The government agreed to halt its assault after three days of indiscriminate air and ground attacks.

"There's nothing left for civilians and fighters. We don't have anything to stand fast," said Haitham Bakkar, an opposition activist inside the town. He spoke to the Associated Press via WhatsApp.

"People now are going out in the streets looking for their loved ones in the rubble," Bakkar said. "And we don't have any space left to bury them."

More than 100 buses entered the town Sunday night to transport fighters and their families to Jarablus, a town under the shared control of rebels and Turkey, said Syrian state-affiliated al-Ikhbariya TV.

The preparations follow a pattern of evacuations around the capital and other major Syrian cities as the government reasserts its control after seven years of war.

Human rights groups and United Nations officials say the tactic amounts to forced displacement, a war crime. The U.N. Security Council planned to hold an emergency meeting Monday to discuss the attack.
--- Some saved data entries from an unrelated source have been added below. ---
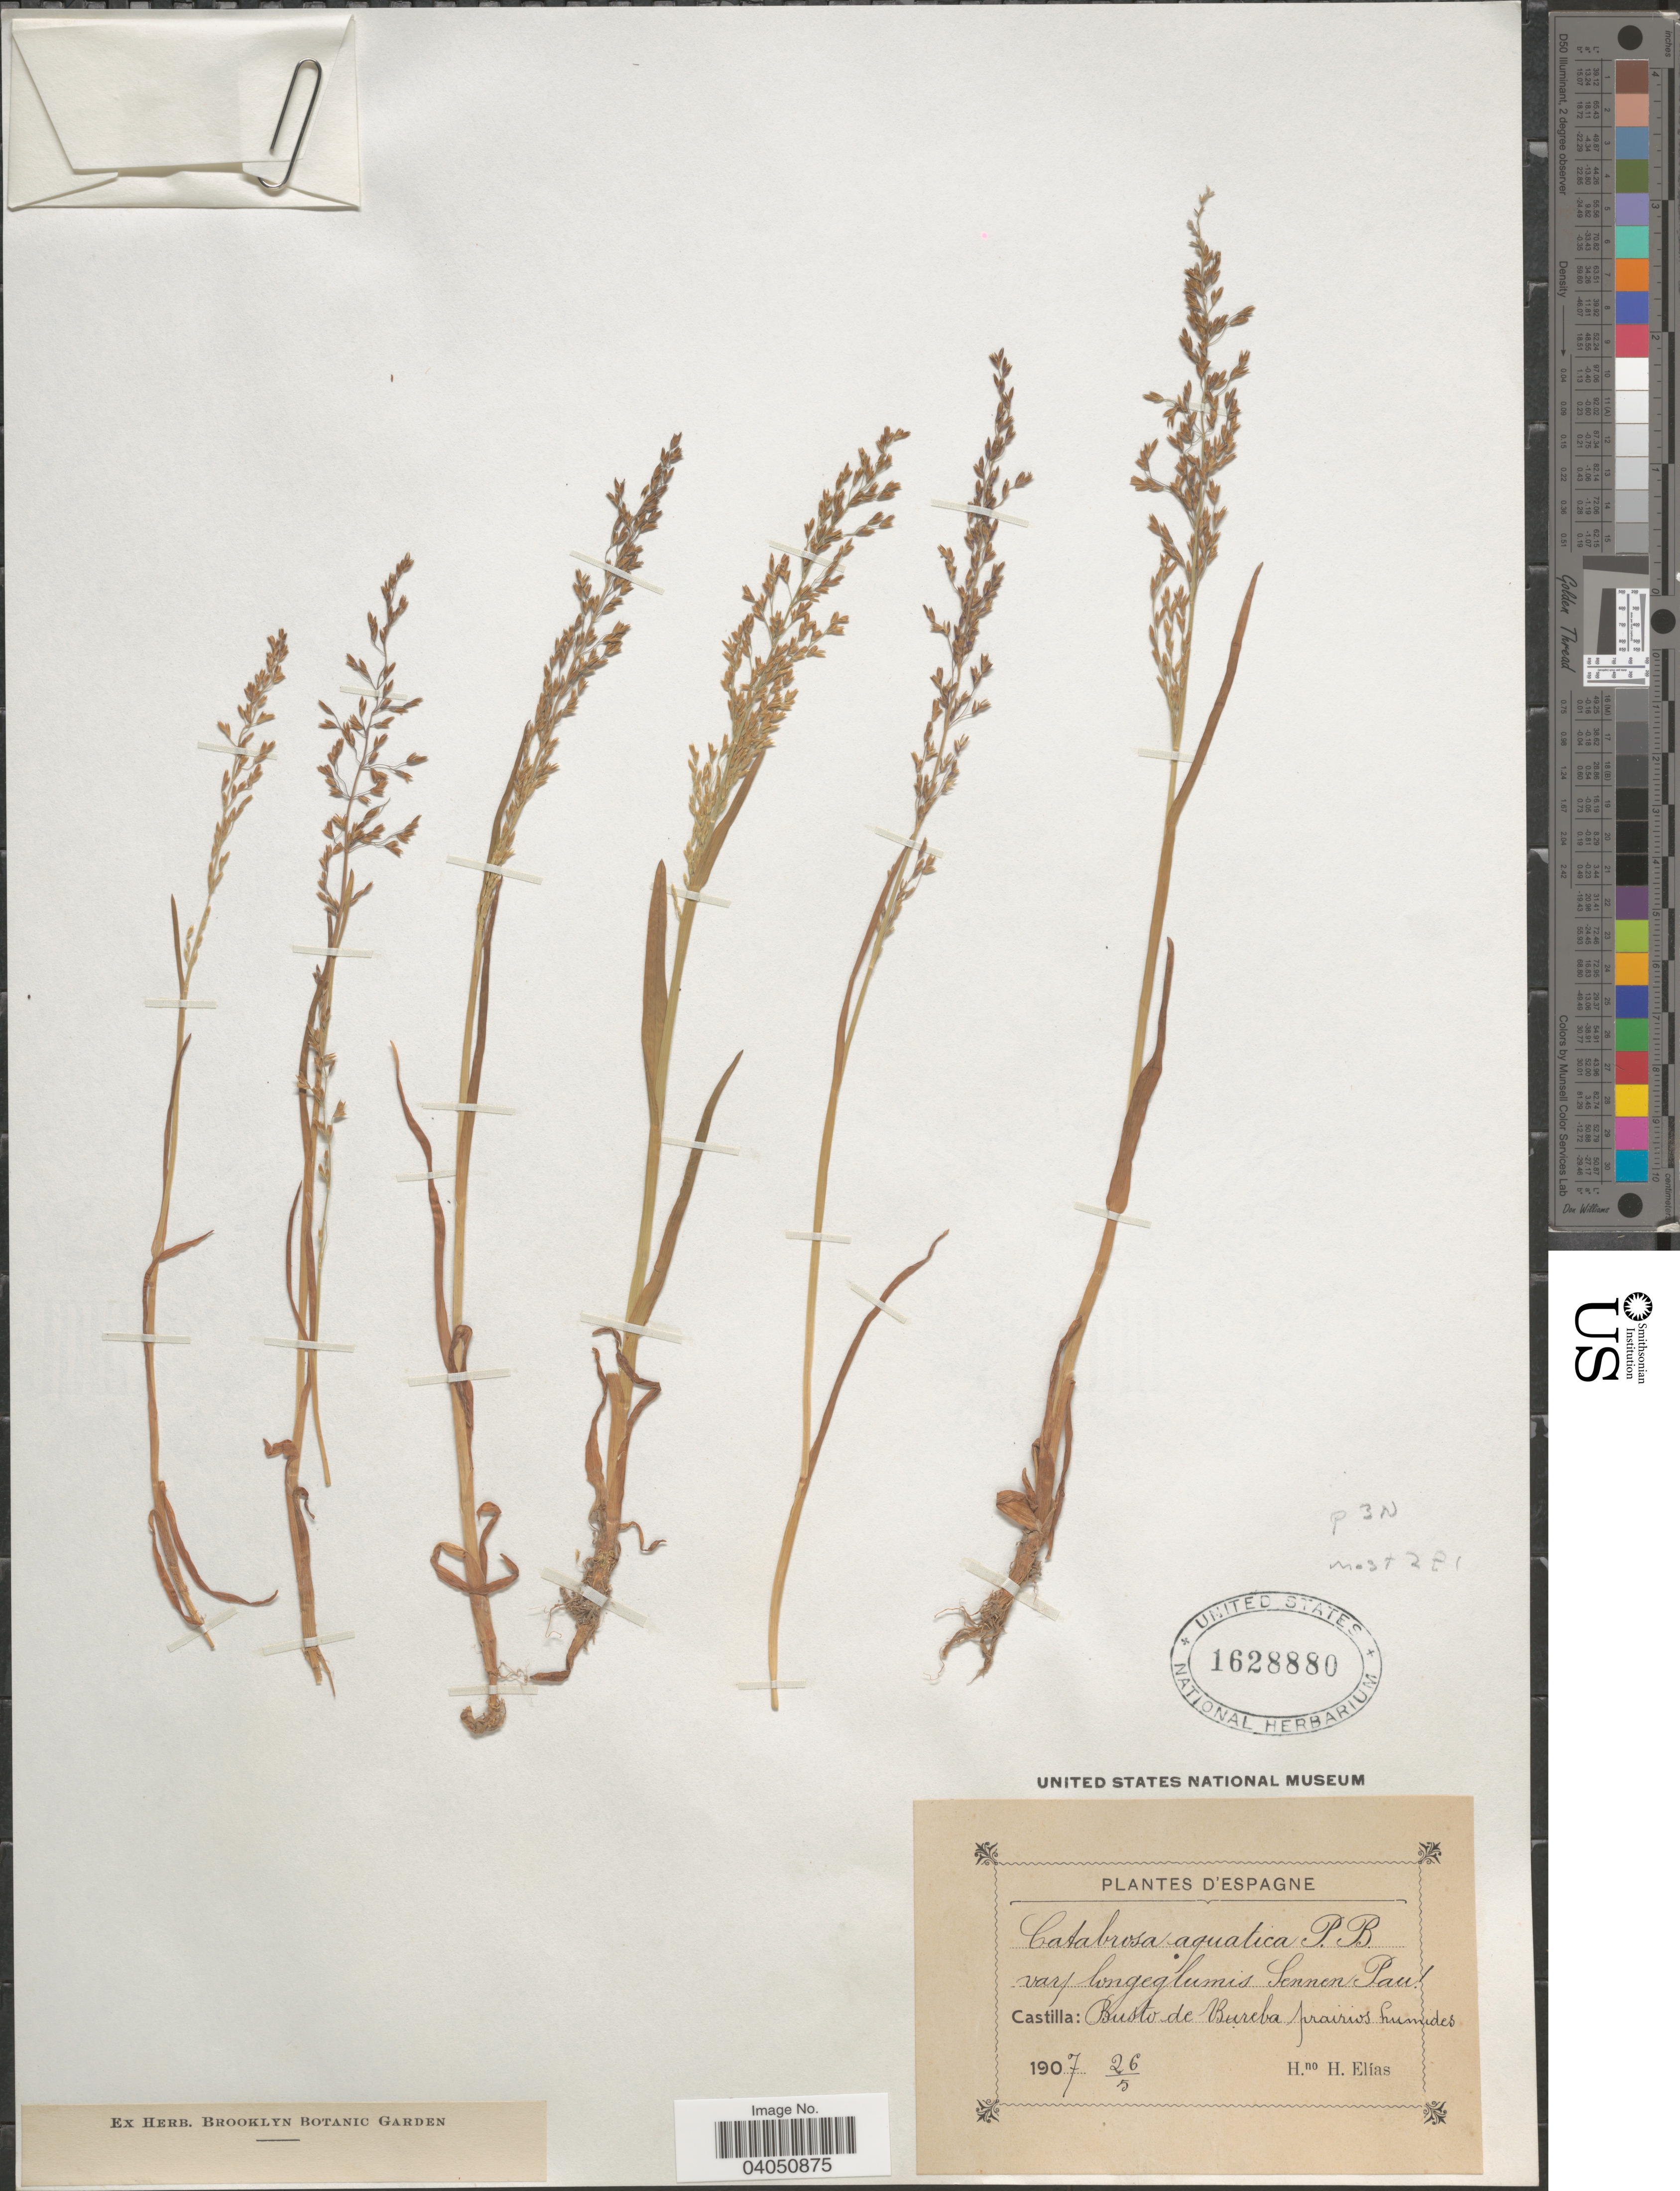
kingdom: Plantae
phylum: Tracheophyta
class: Liliopsida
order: Poales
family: Poaceae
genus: Catabrosa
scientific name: Catabrosa aquatica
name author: (L.) P. Beauv.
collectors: Bro. Elias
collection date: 1907-05-26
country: Spain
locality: Espagne. Castilla: Busto de Bureba prairios humides.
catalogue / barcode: US 1628880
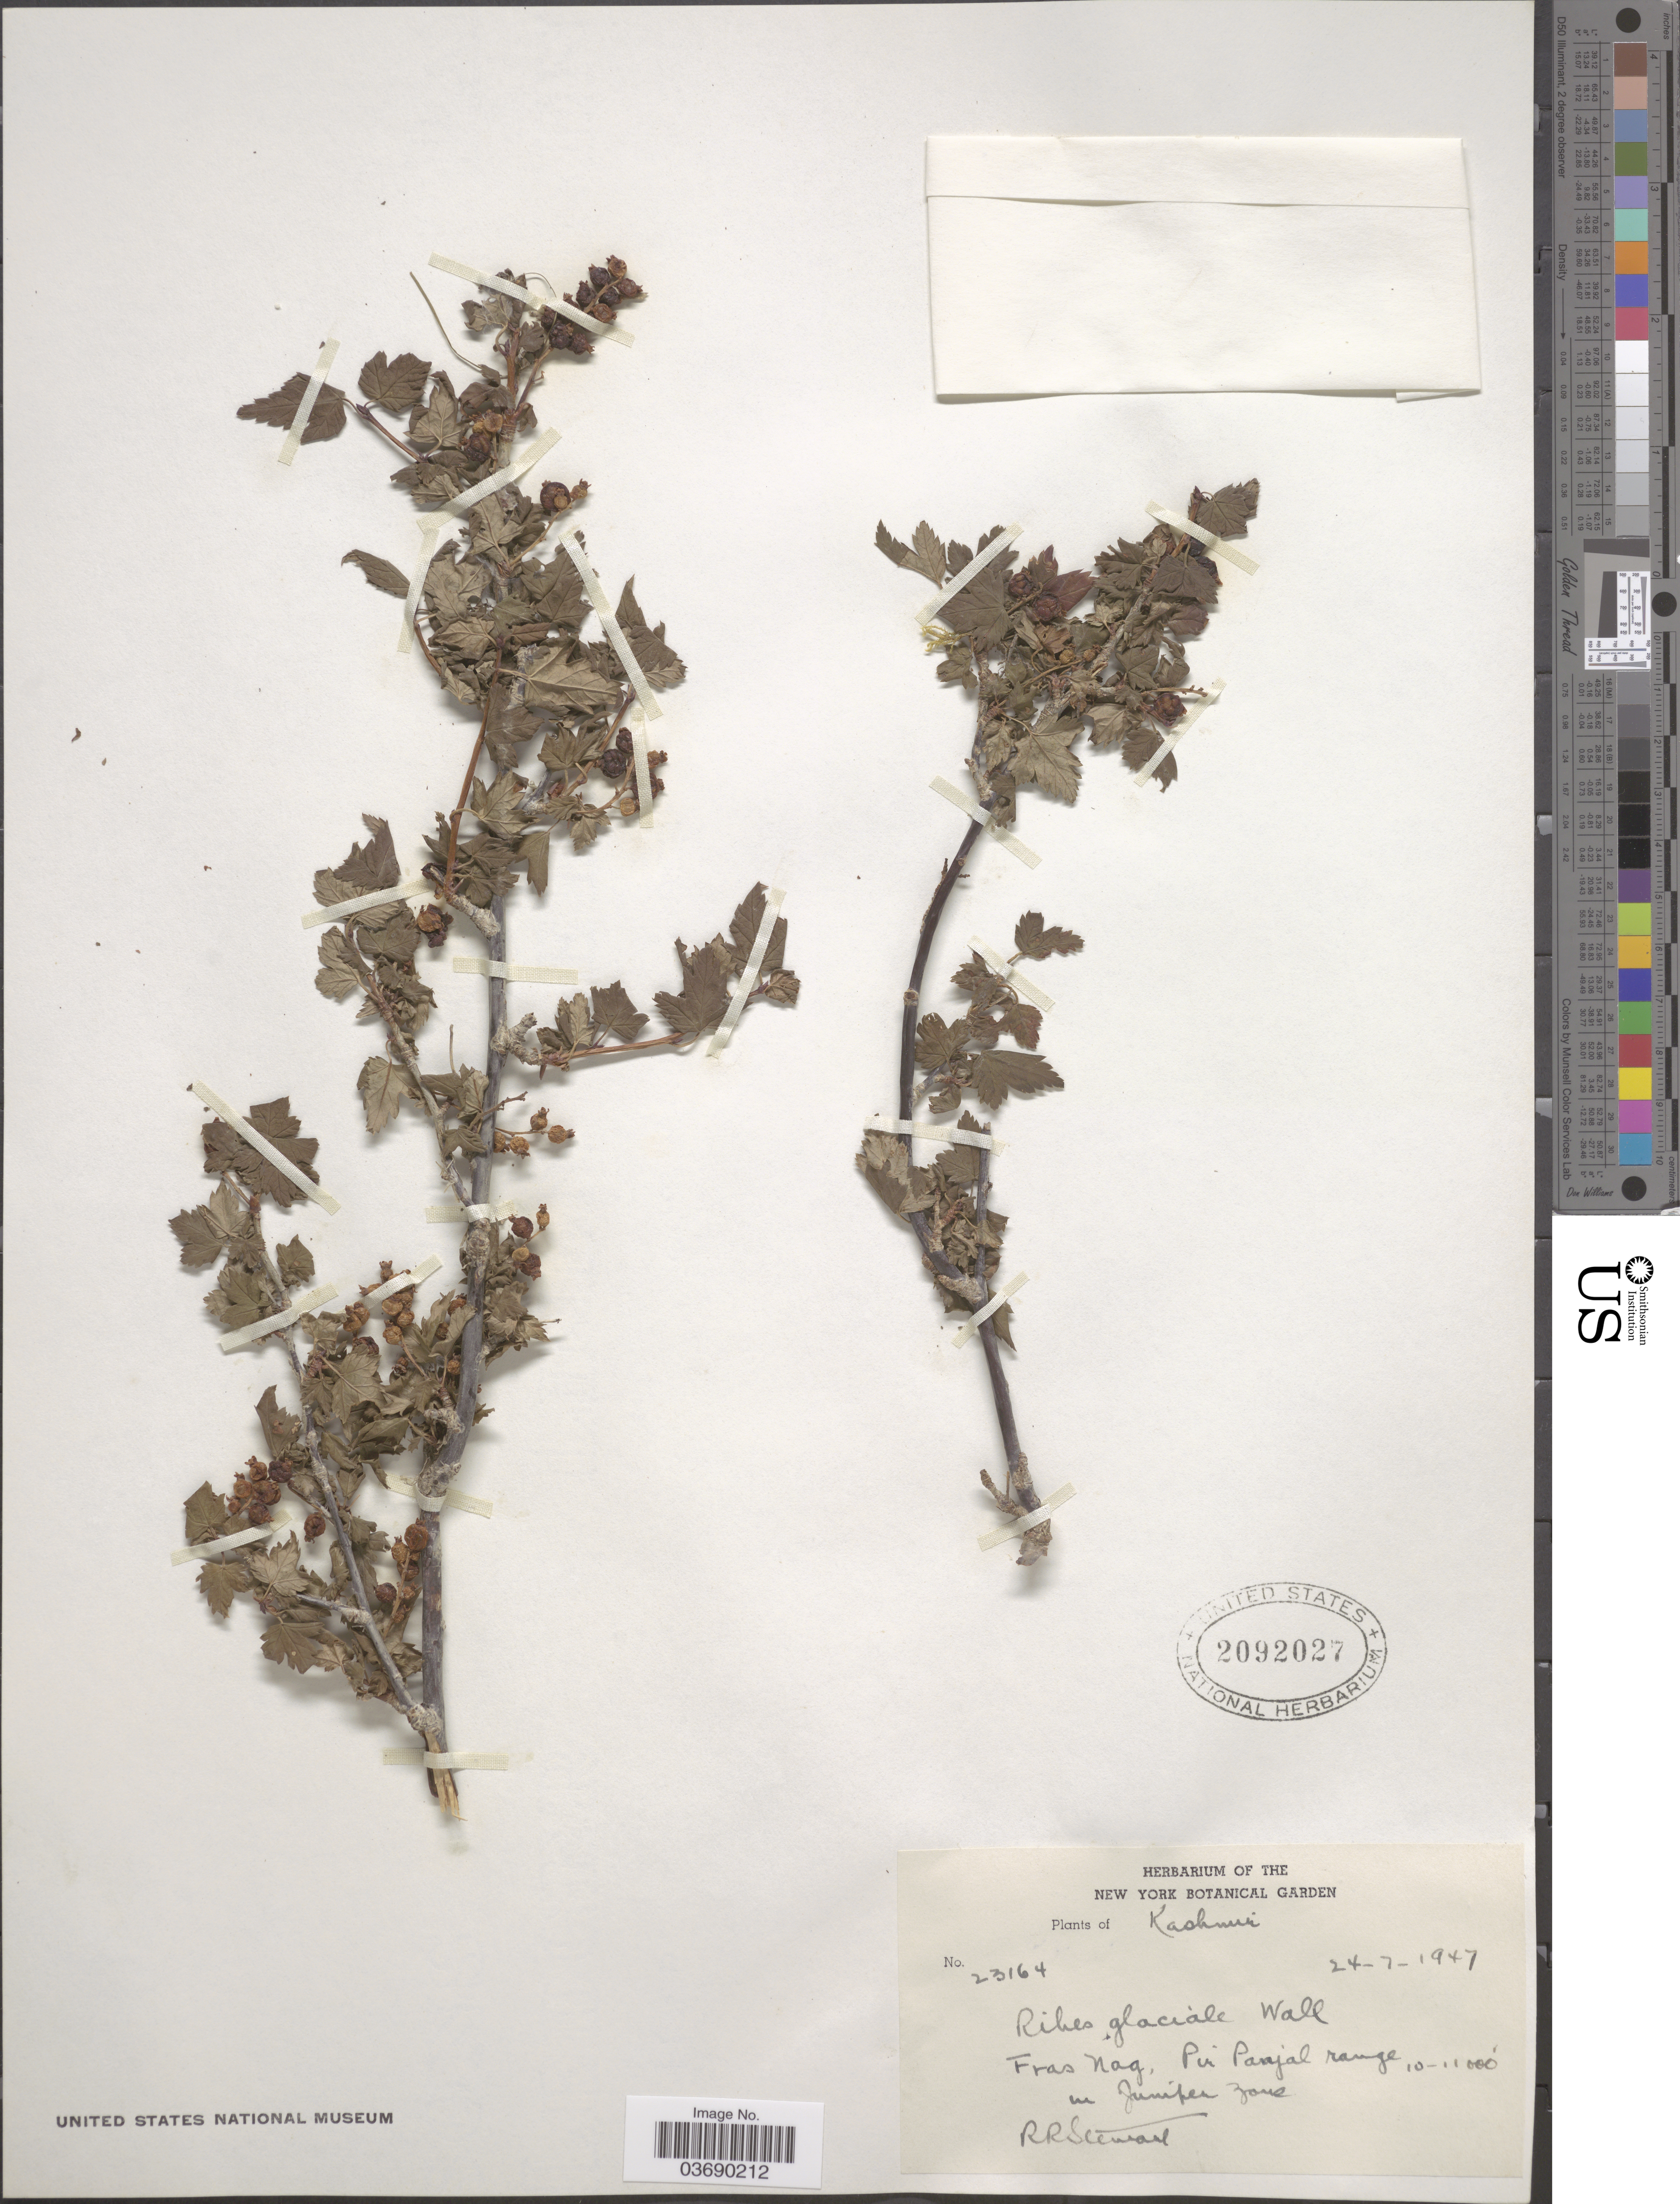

It's unclear what the administration's next steps are with regard to responding to the attack. In response to a similar chemical attack in April of last year, Mr. Trump ordered a missile strike on a Syrian military target in Shayrat, about 50 miles due south of the village that was hit in a gas attack.

Treasury Secretary Steven Mnuchin said Sunday on CBS News' "Face the Nation" that he and the administration "will be reviewing with the president all different alternatives" for a response.